EXERCISE MATERIAL:

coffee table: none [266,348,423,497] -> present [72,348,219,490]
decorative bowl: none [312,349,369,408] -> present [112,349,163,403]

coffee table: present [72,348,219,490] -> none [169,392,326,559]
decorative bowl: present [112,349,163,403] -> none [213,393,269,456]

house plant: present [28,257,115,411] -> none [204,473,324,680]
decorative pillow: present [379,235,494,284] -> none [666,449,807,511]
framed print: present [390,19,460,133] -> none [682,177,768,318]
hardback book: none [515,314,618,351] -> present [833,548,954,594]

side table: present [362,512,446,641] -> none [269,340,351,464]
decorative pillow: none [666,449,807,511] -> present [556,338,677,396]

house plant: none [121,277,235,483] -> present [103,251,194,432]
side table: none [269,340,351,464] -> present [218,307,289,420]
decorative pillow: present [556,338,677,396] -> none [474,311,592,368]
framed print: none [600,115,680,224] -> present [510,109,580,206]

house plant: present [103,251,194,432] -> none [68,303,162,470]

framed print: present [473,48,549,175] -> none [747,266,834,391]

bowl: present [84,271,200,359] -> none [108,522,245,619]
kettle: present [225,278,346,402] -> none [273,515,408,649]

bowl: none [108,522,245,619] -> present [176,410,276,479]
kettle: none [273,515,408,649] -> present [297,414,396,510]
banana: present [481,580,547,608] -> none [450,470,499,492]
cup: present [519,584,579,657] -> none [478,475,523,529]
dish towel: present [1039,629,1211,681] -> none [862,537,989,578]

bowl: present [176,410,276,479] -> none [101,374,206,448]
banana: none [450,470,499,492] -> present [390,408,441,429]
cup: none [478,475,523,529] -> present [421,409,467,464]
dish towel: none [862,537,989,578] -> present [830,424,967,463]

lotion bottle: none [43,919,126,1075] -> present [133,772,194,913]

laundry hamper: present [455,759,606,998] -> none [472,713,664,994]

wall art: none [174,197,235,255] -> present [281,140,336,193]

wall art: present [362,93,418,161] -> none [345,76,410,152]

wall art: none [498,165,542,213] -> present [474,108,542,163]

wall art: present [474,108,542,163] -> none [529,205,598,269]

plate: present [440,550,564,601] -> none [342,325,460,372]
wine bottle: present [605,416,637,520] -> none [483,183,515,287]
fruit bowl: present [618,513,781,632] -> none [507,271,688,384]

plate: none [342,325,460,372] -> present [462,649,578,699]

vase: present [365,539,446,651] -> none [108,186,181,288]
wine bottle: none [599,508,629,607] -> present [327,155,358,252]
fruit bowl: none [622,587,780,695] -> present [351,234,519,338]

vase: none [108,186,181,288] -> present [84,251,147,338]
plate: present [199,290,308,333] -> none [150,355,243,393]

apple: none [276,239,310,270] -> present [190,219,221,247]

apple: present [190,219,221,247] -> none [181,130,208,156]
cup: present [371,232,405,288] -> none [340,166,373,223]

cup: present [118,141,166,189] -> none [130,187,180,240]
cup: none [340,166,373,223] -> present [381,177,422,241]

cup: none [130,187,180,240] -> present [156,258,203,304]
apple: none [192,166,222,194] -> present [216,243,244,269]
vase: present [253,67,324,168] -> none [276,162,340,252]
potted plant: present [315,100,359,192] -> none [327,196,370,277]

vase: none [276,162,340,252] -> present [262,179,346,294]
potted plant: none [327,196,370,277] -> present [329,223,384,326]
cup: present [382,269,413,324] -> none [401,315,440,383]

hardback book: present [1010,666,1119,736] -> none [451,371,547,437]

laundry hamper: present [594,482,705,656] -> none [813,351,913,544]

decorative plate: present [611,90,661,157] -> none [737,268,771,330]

AIM OF THE EXERCISE:
The lines to show are those in the data above that include "coffee".

EXPECTED ANSWER:
coffee table: none [266,348,423,497] -> present [72,348,219,490]
coffee table: present [72,348,219,490] -> none [169,392,326,559]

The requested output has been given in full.